___ Listed entries

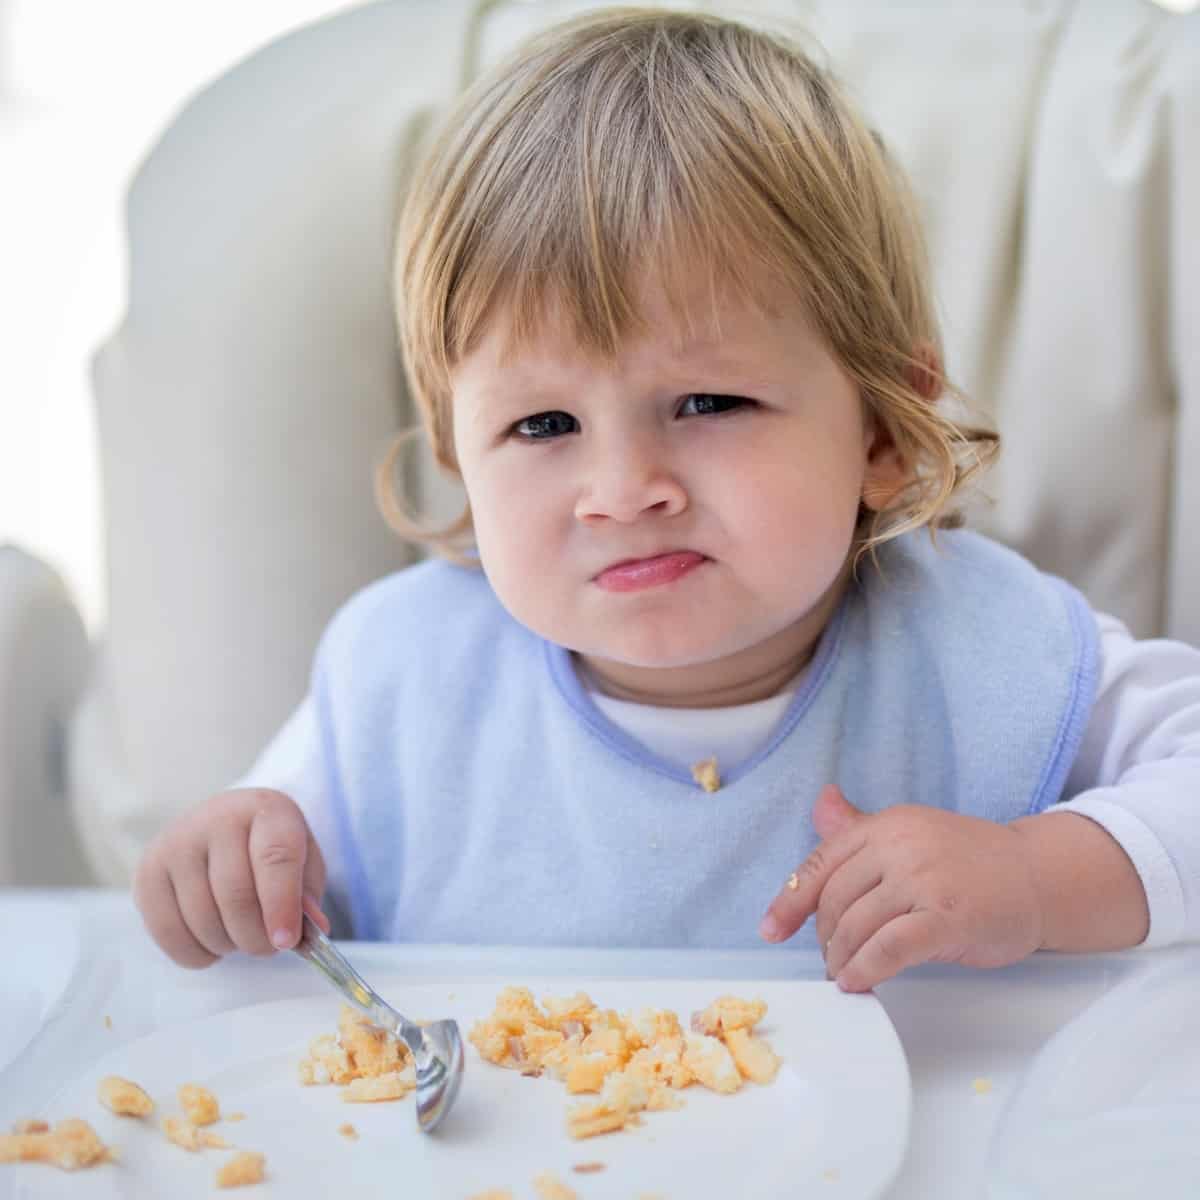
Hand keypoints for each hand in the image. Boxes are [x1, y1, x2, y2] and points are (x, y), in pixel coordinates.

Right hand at [134, 789, 329, 967]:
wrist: (224, 826)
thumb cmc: (270, 851)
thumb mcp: (303, 864)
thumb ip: (307, 897)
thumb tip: (312, 930)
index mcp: (266, 809)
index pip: (275, 856)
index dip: (281, 904)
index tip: (286, 941)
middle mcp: (217, 817)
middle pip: (235, 894)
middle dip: (256, 936)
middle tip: (268, 947)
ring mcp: (177, 841)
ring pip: (202, 917)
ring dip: (227, 945)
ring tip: (240, 937)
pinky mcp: (148, 870)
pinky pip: (168, 931)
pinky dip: (196, 953)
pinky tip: (212, 944)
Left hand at [759, 785, 1043, 990]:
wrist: (1039, 877)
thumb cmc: (971, 863)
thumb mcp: (912, 835)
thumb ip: (862, 830)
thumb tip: (822, 803)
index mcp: (886, 825)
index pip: (821, 863)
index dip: (790, 901)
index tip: (771, 930)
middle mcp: (900, 845)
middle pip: (835, 900)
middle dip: (824, 938)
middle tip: (830, 961)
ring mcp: (925, 879)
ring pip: (858, 925)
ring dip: (842, 959)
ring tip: (846, 976)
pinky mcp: (948, 917)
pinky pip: (890, 948)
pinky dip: (867, 969)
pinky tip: (861, 983)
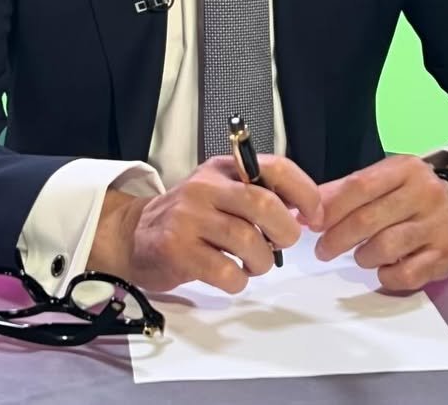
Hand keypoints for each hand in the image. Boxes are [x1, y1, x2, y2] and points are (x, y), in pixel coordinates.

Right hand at [89, 155, 323, 294]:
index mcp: (223, 168)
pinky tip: (232, 276)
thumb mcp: (220, 190)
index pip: (274, 167)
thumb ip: (258, 193)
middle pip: (262, 203)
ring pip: (247, 240)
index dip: (303, 190)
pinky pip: (225, 271)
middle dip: (285, 230)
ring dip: (262, 261)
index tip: (313, 213)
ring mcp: (189, 218)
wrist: (133, 234)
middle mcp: (206, 188)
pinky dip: (239, 281)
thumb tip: (302, 212)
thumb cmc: (189, 216)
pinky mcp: (177, 251)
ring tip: (255, 264)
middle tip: (284, 243)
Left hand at [314, 154, 447, 290]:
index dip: (332, 208)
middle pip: (369, 219)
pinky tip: (382, 269)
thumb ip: (344, 192)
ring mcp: (438, 226)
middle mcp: (425, 194)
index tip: (313, 223)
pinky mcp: (445, 256)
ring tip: (358, 256)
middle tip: (322, 250)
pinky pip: (406, 274)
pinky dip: (386, 276)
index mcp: (406, 169)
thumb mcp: (383, 180)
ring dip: (362, 257)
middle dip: (338, 238)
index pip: (360, 186)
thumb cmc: (411, 195)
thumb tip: (307, 211)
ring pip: (386, 247)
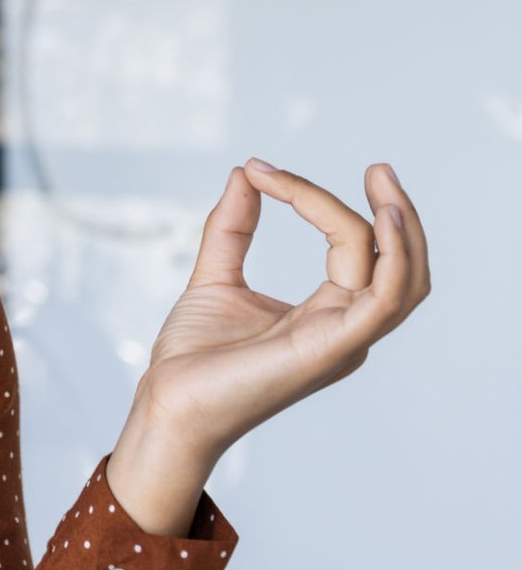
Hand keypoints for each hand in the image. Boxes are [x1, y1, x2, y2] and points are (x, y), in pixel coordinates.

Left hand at [134, 160, 431, 459]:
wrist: (167, 402)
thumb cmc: (193, 357)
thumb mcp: (215, 276)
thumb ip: (233, 227)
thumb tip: (246, 173)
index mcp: (326, 314)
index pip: (351, 246)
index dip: (313, 199)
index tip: (260, 169)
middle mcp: (345, 328)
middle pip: (395, 264)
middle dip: (396, 213)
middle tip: (378, 168)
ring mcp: (343, 340)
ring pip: (402, 280)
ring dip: (401, 230)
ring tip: (382, 185)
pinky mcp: (332, 348)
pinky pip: (384, 301)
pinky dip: (392, 259)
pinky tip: (378, 220)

______

> What the task asks
Any pictures should be dropped; transcribe the rest of the records above exactly.

> Task output
Hand keypoints for each hand in the image. Boxes are [x1, y1, x2, y2] and points are (x, y), in pixel coordinates.

Right hand at [134, 789, 329, 967]:
wrist: (224, 826)
thumb cmc: (270, 851)
thumb mcp: (303, 864)
thumb ip: (307, 897)
thumb tip: (312, 930)
index mcp: (266, 809)
index pip: (275, 856)
index dip: (281, 904)
index tip: (286, 941)
middle mcp: (217, 817)
middle pip: (235, 894)
middle dip: (256, 936)
middle tip: (268, 947)
ring mcp: (177, 841)
ring pip: (202, 917)
ring dip: (227, 945)
ring tip: (240, 937)
pinky mcp: (148, 870)
pinky pip: (168, 931)
pinky dip: (196, 953)
pinky tip: (212, 944)
Left hand at [759, 785, 1043, 990]:
wrist: (1039, 877)
thumb cmc: (971, 863)
thumb mcp: (912, 835)
thumb ip: (862, 830)
thumb tip: (822, 803)
index mcp: (886, 825)
index pip: (821, 863)
index dip: (790, 901)
index tip: (771, 930)
middle mcp: (900, 845)
middle pip: (835, 900)
middle dip: (824, 938)
middle tip: (830, 961)
ring mcp: (925, 879)
ring pip: (858, 925)
ring dip: (842, 959)
ring tip: (846, 976)
pinky mcp: (948, 917)
pinky pip: (890, 948)
pinky dip: (867, 969)
pinky tip: (861, 983)
Hand keypoints for each hand in the image. Boxes are [x1, y1, x2, y2] and points are (x, y), in pixel coordinates.

Right hand at [89, 155, 323, 294]:
index mcp: (223, 168)
pinky tip: (232, 276)
thumb mcp: (220, 190)
index pip: (274, 167)
thumb ip: (258, 193)
middle pip: (262, 203)
ring pip: (247, 240)
index dip: (303, 190)
pinky pip: (225, 271)
middle dip: (285, 230)
ring dip: (262, 261)
index tip: (313, 213)
ring mcp: (189, 218)
wrist: (133, 234)
middle mcp: (206, 188)
pinky dip: (239, 281)
thumb tip: (302, 212)
thumb cmc: (189, 216)
pinky mcp: (177, 251)
ring tip: (255, 264)
middle tip: (284, 243)
Left hand at [314, 154, 447, 290]:
index dip: (332, 208)
middle pip: (369, 219)
pinky tip: (382, 269)
thumb ip: (344, 192)
ring mcp: (438, 226)
middle mcp: (425, 194)
index tip: (313, 223)
pinky mcp: (445, 256)
ring tip: (358, 256)
middle tip: (322, 250)
pinky pip: (406, 274)
pinky dip: (386, 276)
index mcp: (406, 169)
thumb mcp: (383, 180)
ring dip: (362, 257)
middle dip: (338, 238)
index pip: (360, 186)
thumb cmc: (411, 195)
thumb tip: (307, 211)
ring pip: (386, 247)
Hand keypoints for each hand in the image. Boxes are [x1, y1, x2, y2] and points are (x, y), in pixel coordinates.

Left hand at [134, 160, 431, 459]:
wrist: (167, 402)
thumb cmc: (193, 357)
thumb mcp: (215, 276)
thumb ip: (233, 227)
thumb tip: (246, 173)
index mcp: (326, 314)
index pip: (351, 246)
index dip: (313, 199)
index tip: (260, 169)
middle mcp: (345, 328)
middle pip: (395, 264)
middle dip: (396, 213)
middle tip: (378, 168)
ring mcp: (343, 340)
ring pip: (402, 280)
ring dip: (401, 230)
ring tip: (382, 185)
pinky mcp: (332, 348)
pinky pip: (384, 301)
pinky dip: (392, 259)
pinky tip: (378, 220)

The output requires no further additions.